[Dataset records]

☆ ☆ ☆

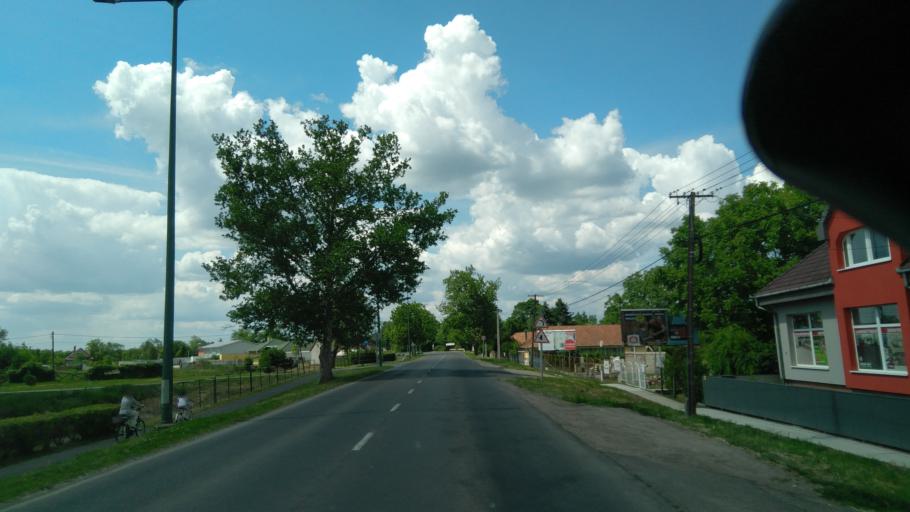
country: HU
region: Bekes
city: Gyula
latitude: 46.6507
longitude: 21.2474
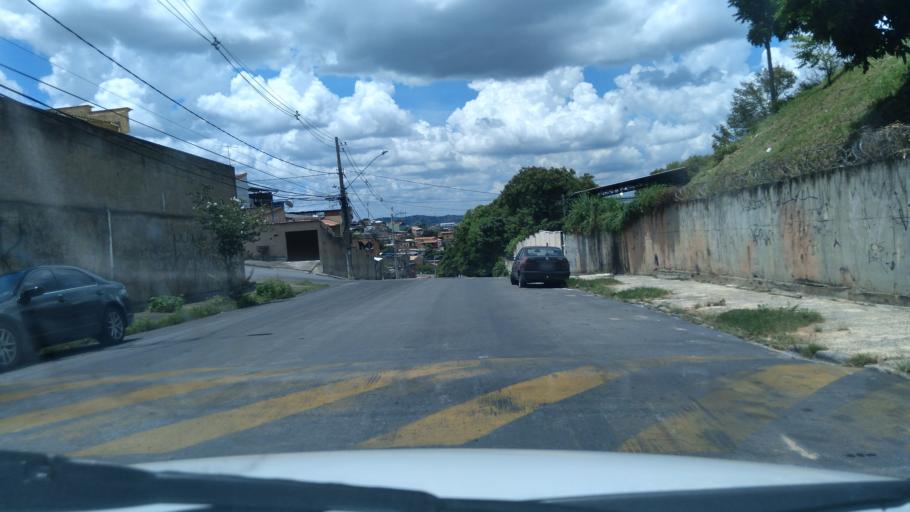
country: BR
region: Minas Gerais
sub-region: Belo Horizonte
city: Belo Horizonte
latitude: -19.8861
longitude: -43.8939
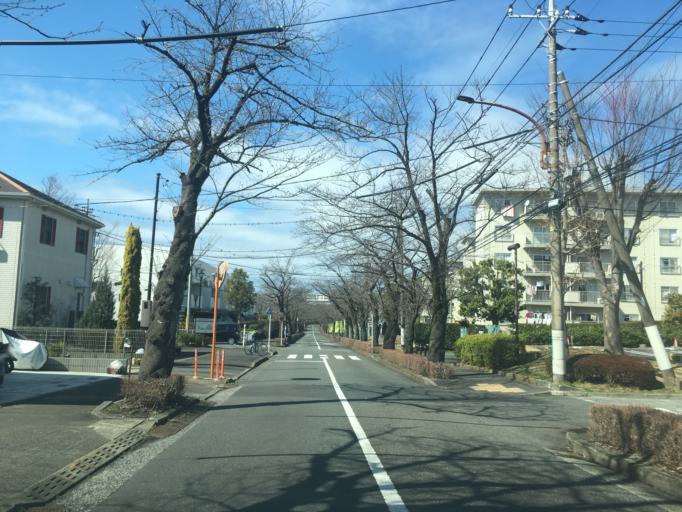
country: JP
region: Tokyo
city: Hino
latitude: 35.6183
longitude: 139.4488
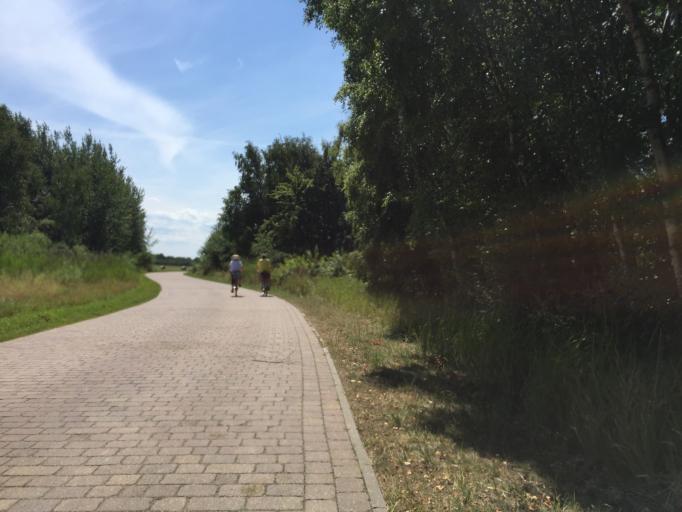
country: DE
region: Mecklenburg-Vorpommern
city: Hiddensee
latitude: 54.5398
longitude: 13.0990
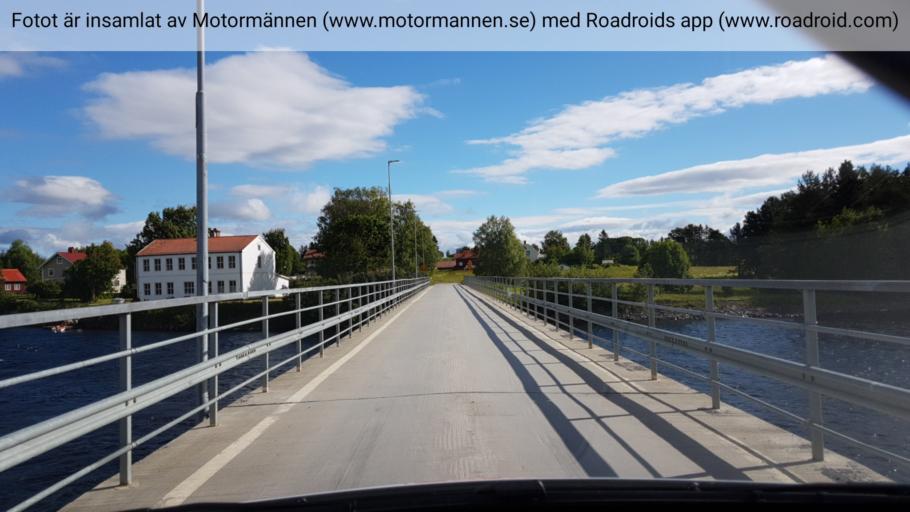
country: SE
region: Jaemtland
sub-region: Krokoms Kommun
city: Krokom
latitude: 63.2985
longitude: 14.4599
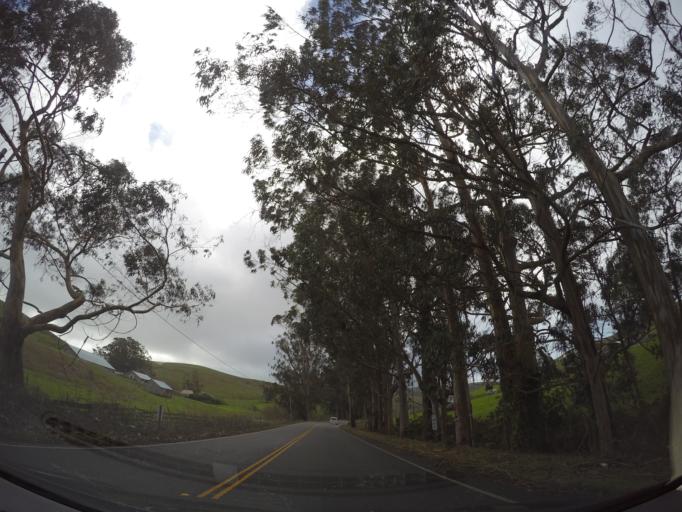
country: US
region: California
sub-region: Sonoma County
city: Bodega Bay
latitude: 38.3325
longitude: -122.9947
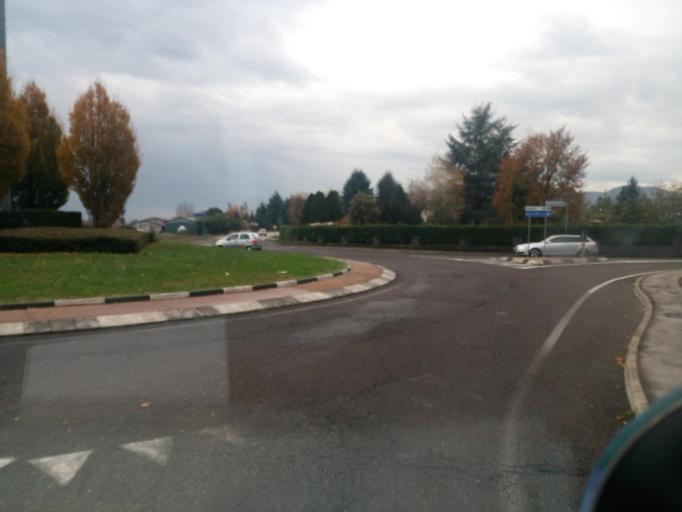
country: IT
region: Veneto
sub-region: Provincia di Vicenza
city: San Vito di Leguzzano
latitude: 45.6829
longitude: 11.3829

☆ ☆ ☆

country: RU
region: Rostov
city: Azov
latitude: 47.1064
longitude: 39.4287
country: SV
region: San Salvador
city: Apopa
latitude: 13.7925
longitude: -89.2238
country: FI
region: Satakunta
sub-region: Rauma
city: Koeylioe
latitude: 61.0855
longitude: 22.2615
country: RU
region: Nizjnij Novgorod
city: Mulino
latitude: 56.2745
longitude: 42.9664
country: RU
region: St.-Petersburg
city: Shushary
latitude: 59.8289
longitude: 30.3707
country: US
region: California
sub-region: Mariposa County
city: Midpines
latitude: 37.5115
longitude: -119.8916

☆ ☆ ☆

__INSTRUCTIONS FOR THE TASK__. Express the records from the line with "city: Mulino" to the line with "longitude: -119.8916", both included, as a Markdown table with the columns Row and Line, one row per line.

__EXPECTED OUTPUT__.
| Row | Line |
|---|---|
| 1 | city: Mulino |
| 2 | latitude: 56.2745 |
| 3 | longitude: 42.9664 |
| 4 | country: RU |
| 5 | region: St.-Petersburg |
| 6 | city: Shushary |
| 7 | latitude: 59.8289 |
| 8 | longitude: 30.3707 |
| 9 | country: US |
| 10 | region: California |
| 11 | sub-region: Mariposa County |
| 12 | city: Midpines |
| 13 | latitude: 37.5115 |
| 14 | longitude: -119.8916 |